The supporting cast hold their own beautifully alongside Pedersen. Alex Russell is terrific as Josh, a young cop caught between his moral duties and the allure of those seeking to corrupt him. Russell’s youthful, bombastic energy works beautifully alongside the tortured Jay. It also features Jacki Weaver as homely and sinister Goldstone mayor Maggie, David Wenham as oily mining contractor Johnny, and Tommy Lewis and David Gulpilil as indigenous community leaders Tommy and Jimmy, both caught between protecting their community and caving in to the demands of the mining industry. It’s a wonderfully strong ensemble, and all of whom adhere to the noir tone Ivan Sen has so carefully set. As Jay and Josh finally reach an endgame, the film and its characters reach an explosive climax that will define the actions of Goldstone and its inhabitants.

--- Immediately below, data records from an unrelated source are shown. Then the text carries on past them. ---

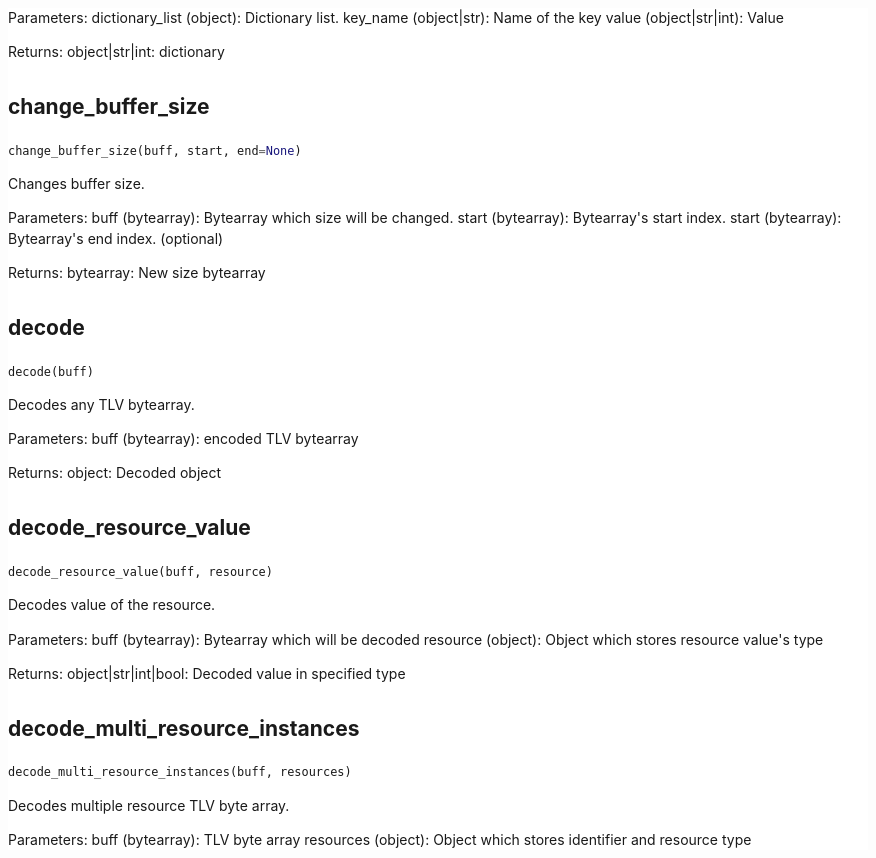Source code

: Parameters:
dictionary_list (object): Dictionary list.
key_name (object|str): Name of the key
value (object|str|int): Value

Returns:
object|str|int: dictionary

## change_buffer_size
```python
change_buffer_size(buff, start, end=None)
```
Changes buffer size.

Parameters:
buff (bytearray): Bytearray which size will be changed.
start (bytearray): Bytearray's start index.
start (bytearray): Bytearray's end index. (optional)

Returns:
bytearray: New size bytearray

## decode
```python
decode(buff)
```
Decodes any TLV bytearray.

Parameters:
buff (bytearray): encoded TLV bytearray

Returns:
object: Decoded object

## decode_resource_value
```python
decode_resource_value(buff, resource)
```
Decodes value of the resource.

Parameters:
buff (bytearray): Bytearray which will be decoded
resource (object): Object which stores resource value's type

Returns:
object|str|int|bool: Decoded value in specified type

## decode_multi_resource_instances
```python
decode_multi_resource_instances(buff, resources)
```
Decodes multiple resource TLV byte array.

Parameters:
buff (bytearray): TLV byte array
resources (object): Object which stores identifier and resource type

‘Goldstone’ is a film populated by ghosts - an Australian past built on the exploitation and mistreatment of minorities in the relentless strive for "civilisation". It’s an incredibly impressive piece of Australian cinema, one that balances technical skill, important questions and edge-of-your seat entertainment. Ivan Sen has thrown down the gauntlet for one of the best Australian films this year, and if it achieves the financial success it so clearly deserves, will continue to explore the enigmatic figure of Detective Jay Swan and his continuing journey towards his (and our) redemption.